The SQLite Forensic Corpus (Nemetz, Schmitt & Freiling, DFRWS-EU 2018) — a third-party dataset that ships, per database, an .xml answer key tagging every deleted row with its full decoded content. This is independent deleted-record ground truth: unlike our deleted_places.db fixture (we authored both the deleter and the carver), here a third party authored the deletions and the answer key, so a recall/precision number against it is real. It drives forensic/tests/nemetz_metrics.rs (the per-DB confusion matrix) and is the basis of docs/recovery-comparison.md.

  • Classification: REAL-ext (externally-authored real artifacts), confidence (downloaded, extracted, SQLite magic + schema + answer-key parse confirmed per file). Committed (CC0 public domain — redistribution unrestricted).
  • Authors: Sebastian Nemetz, Sven Schmitt, Felix Freiling (FAU Erlangen-Nuremberg).
  • Paper: https://doi.org/10.1016/j.diin.2018.01.015.
  • Download (v2.0): https://downloads.digitalcorpora.org/corpora/sql/sqlite_forensic_corpus_v2.0.zip (302 → digitalcorpora.s3.amazonaws.com; curl -L). Zip md5 02aa205efa80757602a2911156db79a6.
  • Vendored subset (32 databases): deleted/overwritten categories 0A,0B,0C, 0D,0E (per-row deleted ground truth) plus anti-forensic category 11 (*_antifor.db — manipulated page/cell pointers, a no-phantom robustness test with no deleted ground truth). Per-file md5 manifest, the category table, and the gen_ground_truth.py regeneration recipe live in tests/data/nemetz/README.md — the single detailed index for this dataset (cross-referenced, not duplicated here).
  • Ground-truth manifest tests/data/nemetz/nemetz_ground_truth.json is generated from the .xml answer keys by the committed tests/data/nemetz/gen_ground_truth.py; the harness reads the manifest, never the .xml at test time.

§H MD5 manifest

Committed fixtures (under tests/data/, tests/data/):

file md5 bytes
tests/data/places.db f07a69d05358f227e2120080370bbb6b 8192
tests/data/overflow.db 1c17320320a173fb5968c598f9df7373 16384
tests/data/wal_places.db bad96eb068359bcb142533696b6515fc 8192
tests/data/wal_places.db-wal 84b08a77d90914c917d92e60a6c8eeab 4152
tests/data/deleted_places.db 16682d7df99b1e8a89287a508d95eb47 53248
tests/data/updated_messages.db e1edbb56bf37efa6a7c1e738040f1360 8192

The 32 committed Nemetz databases under tests/data/nemetz/ (CC0, §I) have their own md5 manifest in tests/data/nemetz/README.md to avoid duplicating it here.

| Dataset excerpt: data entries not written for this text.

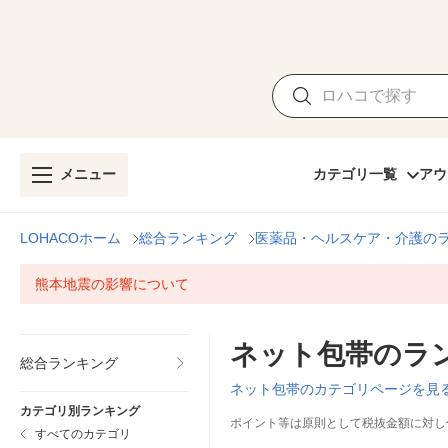
メニュー
カテゴリ一覧
アウ
LOHACOホーム
総合ランキング
医薬品・ヘルスケア・介護の
熊本地震の影響について
ネット包帯のラ
総合ランキング
ネット包帯のカテゴリページを見
カテゴリ別ランキング
ポイント等は原則として税抜金額に対し
すべてのカテゴリ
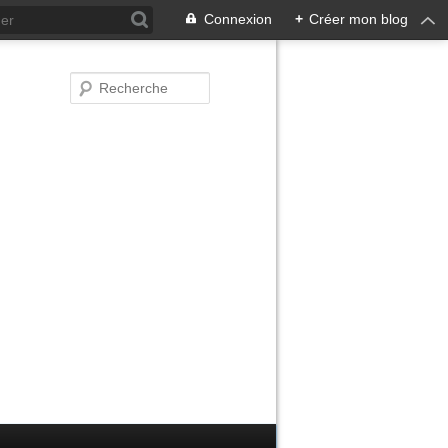
Connexion
+
Créer mon blog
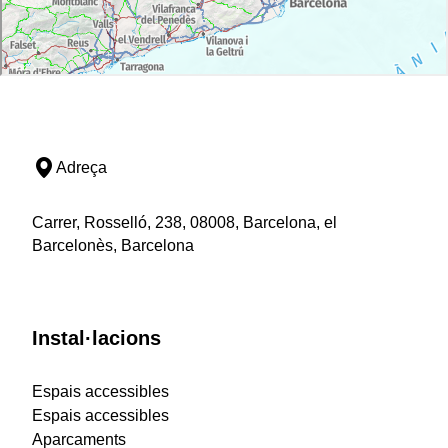
Adreça
Carrer, Rosselló, 238, 08008, Barcelona, el
Barcelonès, Barcelona
Instal·lacions
Espais accessibles
Espais accessibles
Aparcaments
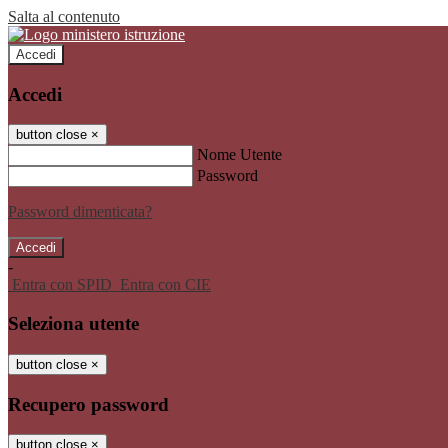
Salta al contenuto
Accedi
Accedi
button close
×
Nome Utente
Password
Password dimenticata?
-
Entra con SPID
Entra con CIE
Seleziona utente
button close
×
Recupero password
button close
×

Not committed (provenance only — see §F, §G and the per-directory READMEs): tools/undark, the fqlite tap under tools/fqlite/ (source, jars, built classes — recipe in tools/fqlite/README.md), and the DC3 corpus under tests-oracle-corpus/dc3-sqlite-dissect/ (full sha256/md5 list in tests-oracle-corpus/README.md).